Your task is to filter the entries and copy every line containing the string "lines".

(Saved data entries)
□ □ □ □ □
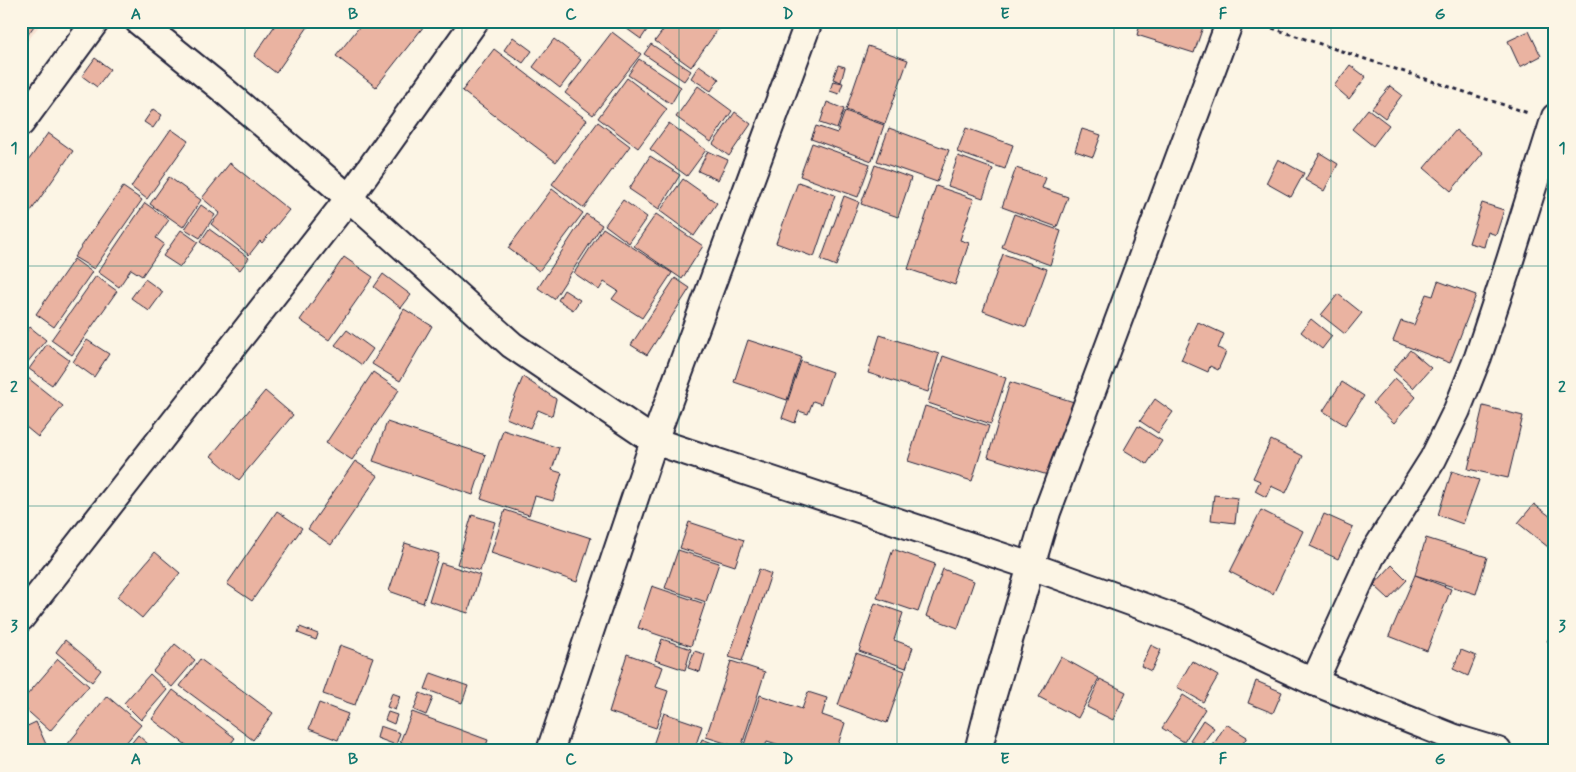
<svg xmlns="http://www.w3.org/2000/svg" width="1576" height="772" font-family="Mynerve,sans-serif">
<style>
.built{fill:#f7e1d1}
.building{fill:#eab3a1;stroke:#22223b}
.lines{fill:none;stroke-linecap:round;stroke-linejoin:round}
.minor-casing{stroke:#22223b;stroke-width:30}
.path{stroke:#22223b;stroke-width:3;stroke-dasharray:4 4;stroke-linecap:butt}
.minor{stroke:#fcf5e5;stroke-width:26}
.grid{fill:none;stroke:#0f766e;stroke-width:1;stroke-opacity:0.55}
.neatline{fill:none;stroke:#0f766e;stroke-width:2}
.grid-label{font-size:16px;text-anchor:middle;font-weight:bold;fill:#0f766e}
</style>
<rect width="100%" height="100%" fill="#fcf5e5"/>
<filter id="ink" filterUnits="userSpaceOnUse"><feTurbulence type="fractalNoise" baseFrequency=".02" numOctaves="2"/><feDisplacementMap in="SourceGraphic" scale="10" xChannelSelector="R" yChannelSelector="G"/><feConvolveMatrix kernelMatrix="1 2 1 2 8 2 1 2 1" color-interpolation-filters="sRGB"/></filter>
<g filter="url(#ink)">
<path class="built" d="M21 21H38L41 23 21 50Z"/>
<g class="building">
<path d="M21 21H33L36 23 22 43Z"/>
<path d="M278 21H312L276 73 254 56Z"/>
<path d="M364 21H428L376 87 336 56Z"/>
<path d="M616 21H653L641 39Z"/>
<path d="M670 21H724L691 67 655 41Z"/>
<path d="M1141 21H1205L1194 53 1137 35Z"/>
<path d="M1529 31 1541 56 1520 67 1508 41Z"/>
<path d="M612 32 641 54 593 115 565 93Z"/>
<path d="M513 37 532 51 523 63 504 50Z"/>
<path d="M554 39 581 60 560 88 533 67Z"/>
<path d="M651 44 691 71 684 81 644 54Z"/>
<path d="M868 46 908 60 885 124 846 110Z"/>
<path d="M494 49 587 120 556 162 462 91Z"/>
<path d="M95 58 110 69 97 87 82 76Z"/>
<path d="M639 59 681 87 671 104 628 75Z"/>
<path d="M699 65 719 79 711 91 691 78Z"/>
<path d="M838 65 845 67 841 82 833 79Z"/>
<path d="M1350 65 1366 77 1349 99 1334 86Z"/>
<path d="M627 78 667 109 638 148 598 118Z"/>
<path d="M833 81 843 83 839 94 830 91Z"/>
<path d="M698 86 732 111 711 142 676 117Z"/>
<path d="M1390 86 1402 95 1385 118 1372 108Z"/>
<path d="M827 102 844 109 837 129 820 123Z"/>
<path d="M153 109 162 115 153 128 144 122Z"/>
<path d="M1368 109 1389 125 1373 146 1352 129Z"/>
<path d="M845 111 884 125 872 161 811 139 816 126 837 133Z"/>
<path d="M735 112 751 124 729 156 713 144Z"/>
<path d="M598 122 630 146 584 208 552 184Z"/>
<path d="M669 123 706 150 687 176 650 149Z"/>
<path d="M889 128 949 150 937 182 877 161Z"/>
<path d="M966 128 1013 145 1005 169 957 152Z"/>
<path d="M171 129 188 141 147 199 131 187Z"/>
<path d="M1082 129 1101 135 1093 157 1075 151Z"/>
<path d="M1456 130 1483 153 1451 191 1424 168Z"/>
<path d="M48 133 73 151 24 221 21 219V171Z"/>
<path d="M812 143 870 164 858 197 800 176Z"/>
<path d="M708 151 728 160 718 180 698 171Z"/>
<path d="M1320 153 1338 164 1324 191 1305 180Z"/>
<path d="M650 156 680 175 659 209 629 189Z"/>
<path d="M958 156 993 169 983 198 948 186Z"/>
<path d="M1278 159 1304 173 1291 197 1266 183Z"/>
<path d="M230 163 289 210 262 243 260 241 249 255 211 224 220 213 202 198Z"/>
<path d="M875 165 911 178 898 217 861 204Z"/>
<path d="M1016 168 1046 178 1042 188 1068 197 1057 227 1002 207Z"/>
<path d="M169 177 201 200 183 227 150 204Z"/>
<path d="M683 179 717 203 694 236 660 211Z"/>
<path d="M798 182 835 195 814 257 776 243Z"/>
<path d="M936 186 974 199 960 240 969 243 955 285 908 269Z"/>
<path d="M123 187 142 200 94 269 74 257Z"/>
<path d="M552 189 583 213 539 271 508 248Z"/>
<path d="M844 196 859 202 836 266 821 260Z"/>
<path d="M623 200 647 217 629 243 605 225Z"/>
<path d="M145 203 169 220 156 238 164 244 142 276 131 269 119 287 98 272Z"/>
<path d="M1482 203 1504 210 1496 235 1488 232 1484 247 1469 243Z"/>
<path d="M201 205 215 215 200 238 185 229Z"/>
<path d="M586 214 602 225 554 299 538 288Z"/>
<path d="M656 214 703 246 682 279 634 246Z"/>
<path d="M1014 214 1061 231 1050 265 1002 247Z"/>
<path d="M603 228 672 273 642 318 612 299 618 291 604 282 599 290 574 273Z"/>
<path d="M209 229 249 258 240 270 200 242Z"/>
<path d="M181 230 198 242 180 267 163 256Z"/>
<path d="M1003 254 1047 269 1026 327 983 311Z"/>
<path d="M344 257 373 277 329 340 300 320Z"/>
<path d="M74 259 92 272 54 327 36 314Z"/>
<path d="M383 274 411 295 401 308 374 287Z"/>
<path d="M96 276 117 291 72 355 51 340Z"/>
<path d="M675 278 690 288 647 355 631 345Z"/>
<path d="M145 279 163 292 149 311 131 298Z"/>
<path d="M1438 281 1476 295 1450 363 1393 341 1401 321 1414 325 1426 294 1433 296Z"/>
<path d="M564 290 580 300 573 310 558 300Z"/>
<path d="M1338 294 1362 313 1345 334 1321 315Z"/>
<path d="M404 309 432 326 400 381 372 364Z"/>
<path d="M1311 319 1332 336 1322 349 1301 332Z"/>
<path d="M1198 322 1224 334 1218 348 1226 352 1218 370 1210 366 1208 372 1181 360Z"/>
<path d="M30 327 46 340 21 370V339Z"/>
<path d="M347 330 373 349 362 365 335 345Z"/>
<path d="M880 335 939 354 928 392 868 373Z"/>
<path d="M87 340 109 354 94 377 73 362Z"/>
<path d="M748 340 801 357 787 400 734 382Z"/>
<path d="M47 344 69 360 52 385 29 369Z"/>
<path d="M1410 350 1431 368 1413 388 1393 370Z"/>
<path d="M943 356 1006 378 991 424 928 403Z"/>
<path d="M801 361 832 372 821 404 813 401 808 414 799 411 795 423 782 418Z"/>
<path d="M373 372 399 390 352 460 326 443Z"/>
<path d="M23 374 63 406 38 437 21 423V377Z"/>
<path d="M523 377 556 399 552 416 538 410 530 428 506 418Z"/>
<path d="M1395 378 1416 397 1394 423 1373 403Z"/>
<path d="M1010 382 1074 402 1051 476 988 457Z"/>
<path d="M1342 382 1364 396 1345 425 1323 411Z"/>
<path d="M265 391 293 415 239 480 211 456Z"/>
<path d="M1155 399 1173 412 1158 433 1140 421Z"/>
<path d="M925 406 989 426 972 481 908 461Z"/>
<path d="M1483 406 1523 416 1508 478 1468 469Z"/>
<path d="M387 422 486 455 473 495 373 461Z"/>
<path d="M1138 426 1162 441 1147 464 1124 450Z"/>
<path d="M503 430 559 448 552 470 562 473 553 501 535 496 529 515 481 499Z"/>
<path d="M1271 440 1303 456 1286 493 1271 486 1266 497 1255 491 1260 481 1253 478Z"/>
<path d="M355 461 378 476 331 545 308 529Z"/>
<path d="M1452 471 1479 480 1463 524 1438 515Z"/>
<path d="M1214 495 1238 498 1235 523 1211 520Z"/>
<path d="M1534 504 1555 520V538L1548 547 1518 523Z"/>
<path d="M505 510 591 538 577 582 491 553Z"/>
<path d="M1261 510 1303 531 1273 594 1230 572Z"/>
<path d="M277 511 302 528 252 601 227 584Z"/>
<path d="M1324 514 1353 527 1338 559 1310 546Z"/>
<path d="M472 515 495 522 480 571 457 564Z"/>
<path d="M689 522 744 540 735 566 680 548Z"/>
<path d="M1426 538 1487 557 1476 594 1415 575Z"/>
<path d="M405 543 439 554 423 603 389 591Z"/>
<path d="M893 549 935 564 918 612 877 598Z"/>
<path d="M678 550 719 563 706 602 665 588Z"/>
<path d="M155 552 180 573 142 618 117 597Z"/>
<path d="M441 563 480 575 468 613 429 601Z"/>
<path d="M1392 565 1407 580 1389 599 1374 585Z"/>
<path d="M759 569 771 574 742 661 729 657Z"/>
<path d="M943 569 974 581 958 628 926 616Z"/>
<path d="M1415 575 1451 589 1427 651 1389 636Z"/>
<path d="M652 586 705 604 691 646 638 628Z"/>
<path d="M875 603 903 613 894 640 913 647 906 668 859 651Z"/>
<path d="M300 627 318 634 316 640 298 633Z"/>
<path d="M1555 630V647L1547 641Z"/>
<path d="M662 639 691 649 685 670 655 660Z"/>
<path d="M65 640 101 670 92 682 56 652Z"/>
<path d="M175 644 195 660 172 687 153 671Z"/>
<path d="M340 645 373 657 355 705 323 694Z"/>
<path d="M1151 645 1161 650 1151 671 1141 666Z"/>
<path d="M1461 650 1476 656 1468 676 1453 669Z"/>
<path d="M694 651 705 654 700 672 688 668Z"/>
<path d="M856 653 905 671 887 723 838 705Z"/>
<path d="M627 654 663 667 656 687 668 691 656 728 609 712Z"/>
<path d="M1061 657 1099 678 1078 718 1039 697Z"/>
<path d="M58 659 89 686 50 731 21 705V702Z"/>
<path d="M200 659 273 713 253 740 180 686Z"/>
<path d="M731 661 765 672 741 748 706 737Z"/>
<path d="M1192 661 1218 676 1203 702 1177 687Z"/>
<path d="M431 673 468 686 462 703 425 689Z"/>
<path d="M150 674 167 690 141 720 124 703Z"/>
<path d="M1100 679 1126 692 1113 720 1087 707Z"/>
<path d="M1256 681 1282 692 1273 713 1248 703Z"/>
<path d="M173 690 235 738 225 751H194L152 719Z"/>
<path d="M808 692 827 698 822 715 845 723 836 751H799L767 741 764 751H742L760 695 802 709Z"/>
<path d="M392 693 400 696 395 710 387 707Z"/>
<path d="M420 693 433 698 426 715 414 710Z"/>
<path d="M1183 695 1205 709 1184 742 1162 728Z"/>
<path d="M107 696 141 725 119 751H62Z"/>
<path d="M319 703 348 714 338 740 309 729Z"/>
<path d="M388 712 397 715 394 724 385 720Z"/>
<path d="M412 712 488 740 484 751H423L400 742Z"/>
<path d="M664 713 702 726 694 751H651Z"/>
<path d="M1203 720 1214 728 1200 747 1190 740Z"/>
<path d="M36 722 49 751H21V729Z"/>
<path d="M1226 724 1247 737 1238 751H1218L1212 747Z"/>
<path d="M380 726 400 733 396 745 377 738Z"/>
<path d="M138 735 149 745 144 751H125Z"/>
<path d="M702 739 734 751H698Z"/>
<path d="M237 745 244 751H232Z"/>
<path d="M305 745 315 751H301Z"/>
</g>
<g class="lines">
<g class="minor-casing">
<g id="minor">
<path d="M138 21 221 88 349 198 512 345 654 441 1031 566 1186 622 1314 682 1455 738 1498 751"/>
<path d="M21 123 96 21"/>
<path d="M21 618 349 198 475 21"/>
<path d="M1314 682 1371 557 1433 459 1457 410 1478 357 1510 260 1555 117"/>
<path d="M550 751 654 441 809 21"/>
<path d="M978 751 989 708 1047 512 1230 21"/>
</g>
</g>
<path class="path" d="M1257 23 1528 113"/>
<use href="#minor" class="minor"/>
</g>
</g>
<path class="grid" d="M245 21V751M462 21V751M679 21V751M897 21V751M1114 21V751M1331 21V751M21 266H1555M21 506H1555"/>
<rect width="1576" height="772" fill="none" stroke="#fcf5e5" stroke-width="55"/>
<rect x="28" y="28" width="1520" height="716" class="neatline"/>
<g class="grid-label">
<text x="136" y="19">A</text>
<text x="353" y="19">B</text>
<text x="571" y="19">C</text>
<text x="788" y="19">D</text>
<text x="1005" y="19">E</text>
<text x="1223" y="19">F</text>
<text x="1440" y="19">G</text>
<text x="14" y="153">1</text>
<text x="1562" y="153">1</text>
<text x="14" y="392">2</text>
<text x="1562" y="392">2</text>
<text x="14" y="631">3</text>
<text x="1562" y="631">3</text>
<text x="136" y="764">A</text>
<text x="353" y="764">B</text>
<text x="571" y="764">C</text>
<text x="788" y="764">D</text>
<text x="1005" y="764">E</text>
<text x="1223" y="764">F</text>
<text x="1440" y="764">G</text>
</g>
</svg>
□ □ □ □ □
Reply —
.lines{fill:none;stroke-linecap:round;stroke-linejoin:round}
<g class="lines">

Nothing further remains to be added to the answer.